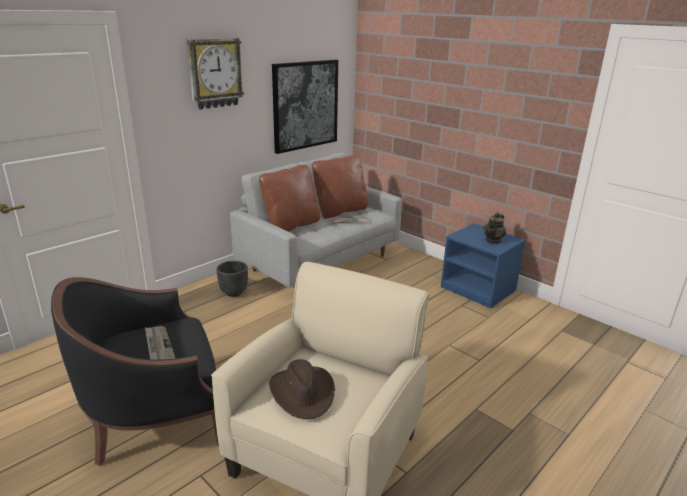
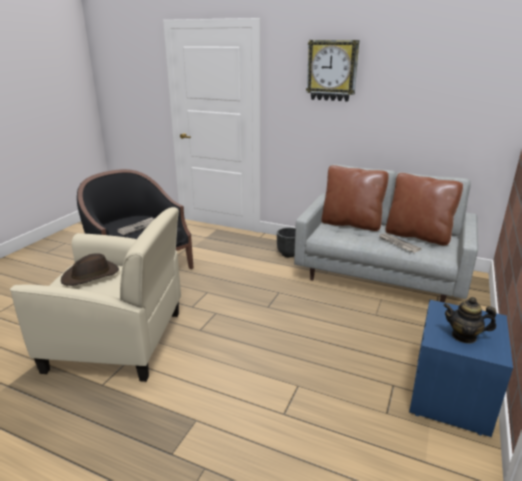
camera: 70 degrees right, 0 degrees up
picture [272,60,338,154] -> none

********

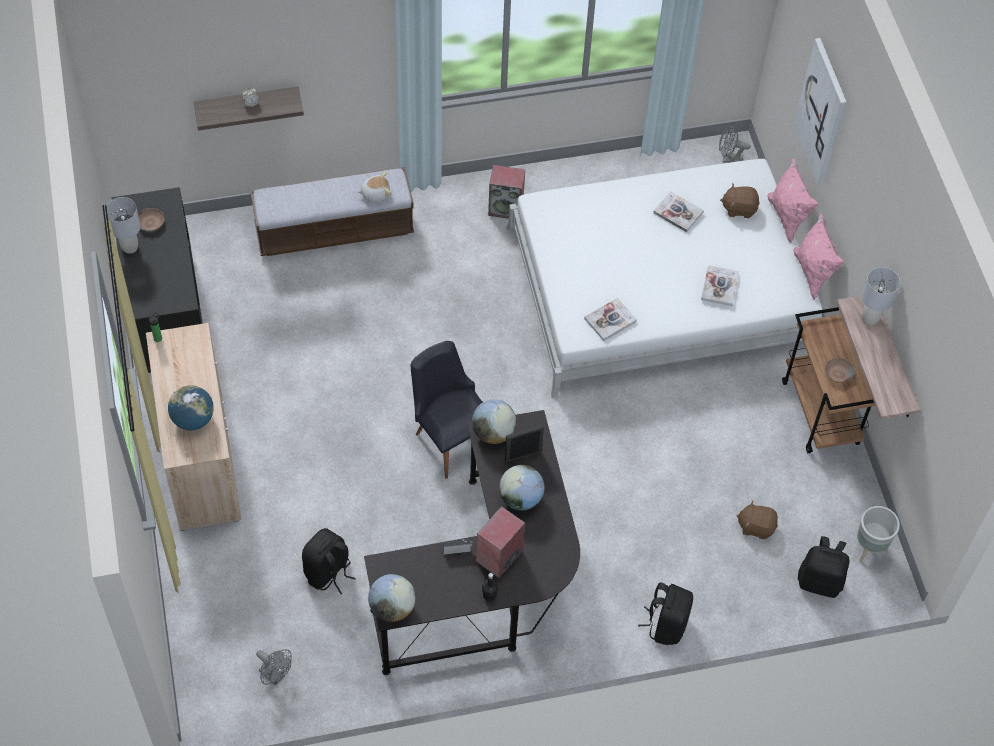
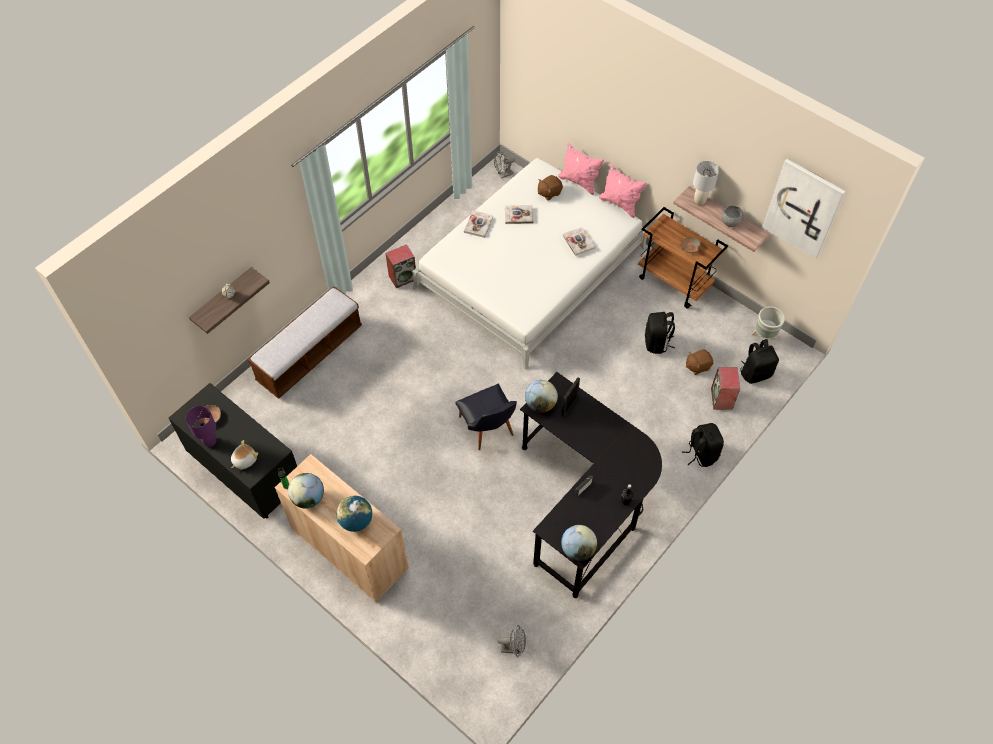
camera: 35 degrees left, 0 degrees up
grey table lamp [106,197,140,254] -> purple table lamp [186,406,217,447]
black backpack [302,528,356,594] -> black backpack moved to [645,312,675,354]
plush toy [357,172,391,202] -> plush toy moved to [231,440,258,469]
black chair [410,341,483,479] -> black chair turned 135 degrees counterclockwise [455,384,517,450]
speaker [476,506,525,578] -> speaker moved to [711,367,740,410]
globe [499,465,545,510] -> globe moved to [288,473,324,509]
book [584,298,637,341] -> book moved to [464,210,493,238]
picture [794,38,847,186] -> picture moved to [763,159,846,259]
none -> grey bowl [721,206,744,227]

********

From the material above, set down exactly the lines starting at the one with "camera: 70 degrees right, 0 degrees up" and ending at the one with "picture [272,60,338,154] -> none", end lines included.

● **RESPONSE TO THE EXERCISE**:
camera: 70 degrees right, 0 degrees up
picture [272,60,338,154] -> none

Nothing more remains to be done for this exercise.